Instruction => An exact copy is needed of the lines from the line holding "border:2px solid #fca5a5;box-sizing:border-box;background:#fff;" through the final line of the listing below, both included.

Listed records =>
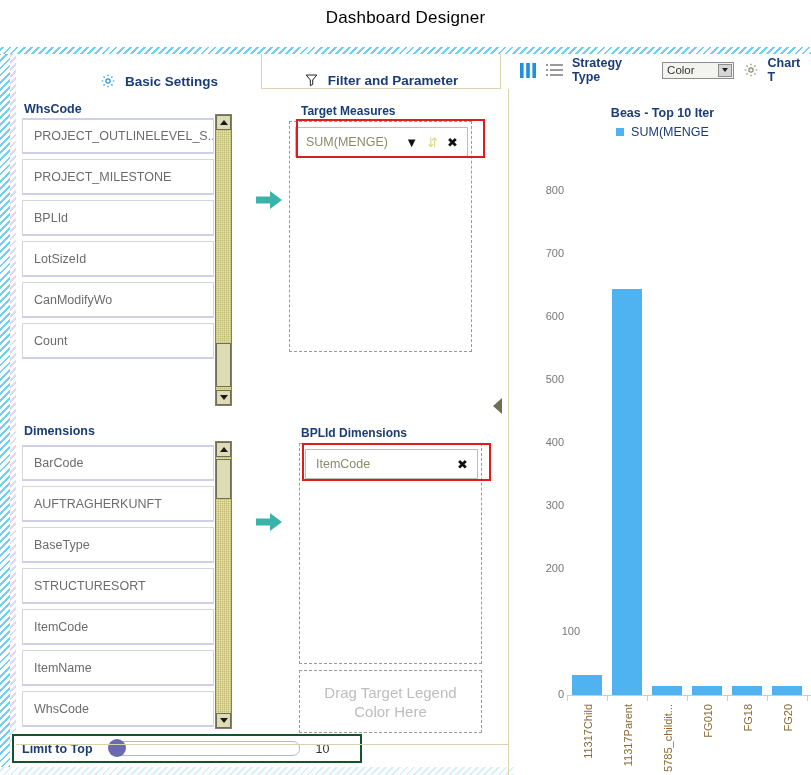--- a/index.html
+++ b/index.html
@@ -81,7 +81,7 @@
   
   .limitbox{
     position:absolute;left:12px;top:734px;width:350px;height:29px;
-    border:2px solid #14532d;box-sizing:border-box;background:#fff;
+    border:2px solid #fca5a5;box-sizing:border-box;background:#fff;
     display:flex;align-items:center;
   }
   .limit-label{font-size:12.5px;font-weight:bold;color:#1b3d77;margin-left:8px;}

Task answer =>
+    border:2px solid #fca5a5;box-sizing:border-box;background:#fff;
     display:flex;align-items:center;
   }
   .limit-label{font-size:12.5px;font-weight:bold;color:#1b3d77;margin-left:8px;}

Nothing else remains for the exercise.